Fiction

The Count of Monte Cristo

Overview

Edmond Dantes is falsely imprisoned, escapes, discovers a treasure, and returns as the Count of Monte Cristo to exact elaborate revenge.

Dumas published The Count of Monte Cristo in serial form between 1844 and 1846, collaborating with Auguste Maquet on plot construction. The novel — about Edmond Dantes, wrongfully imprisoned for fourteen years and then returning as the wealthy Count of Monte Cristo to exact elaborate revenge on his betrayers — is one of the great revenge novels and one of the great plot novels in any language.

Key Ideas

Patience and Planning

Great achievements require immense patience and strategic thinking.

The Cost of Revenge

The pursuit of retribution may harm the avenger as much as the guilty.

Hope and Resilience

Refusing to surrender to despair is the ultimate testament to human will.

Who should read this

Readers who want a long, propulsive adventure novel that never lets up. The Count of Monte Cristo is almost 1,300 pages in its unabridged form, and it uses every one of them — Dumas's plotting is ingenious and his pacing, despite the length, unrelenting. Probably the most entertaining nineteenth-century novel still in print.

Who might skip it

Skip only if the abridged versions have put you off — many English editions trim the book heavily, and the full version is a different experience. Skip also if you dislike novels of revenge; Monte Cristo is a book in which elaborate payback is the engine of the entire story.

The verdict

One of the most purely pleasurable long novels I have read.

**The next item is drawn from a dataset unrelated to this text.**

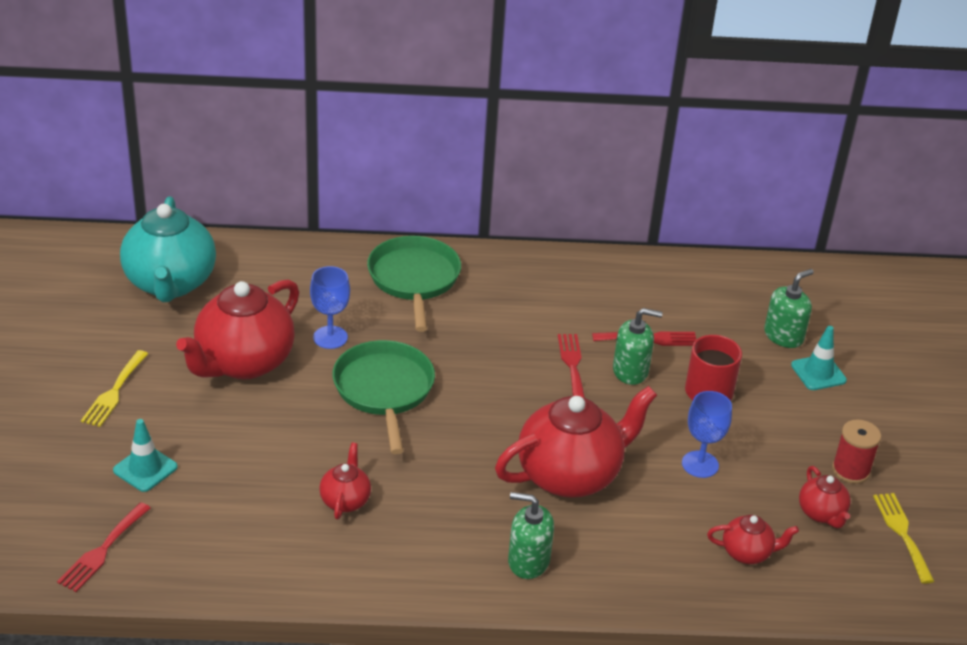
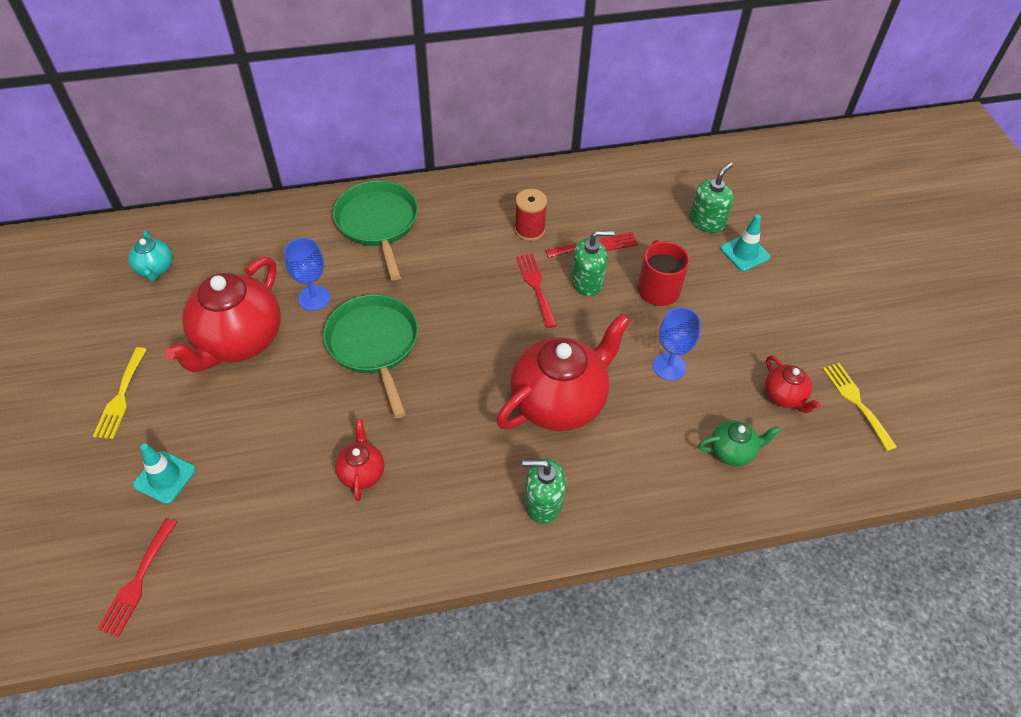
camera: 10 degrees left, 15 degrees up
(170, 284) = (155, 269): turquoise teapot -> turquoise teapot, size x0.47
(747, 553) = (732, 451): red teapot -> green teapot
(850, 470) = (797, 346): red spool -> red spool (529, 230)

Dumas is not a stylist in the Flaubert sense, but he is a magnificent engineer of plot, and the accumulation of revenges in the book's second half is one of the great structural achievements in popular fiction. Read the Robin Buss translation (Penguin); many older English versions are heavily cut.

"All human wisdom is contained in these two words: Wait and Hope."

— Alexandre Dumas, The Count of Monte Cristo

If you liked this

The Three Musketeers for Dumas's other major novel. The Black Tulip for his shorter historical work.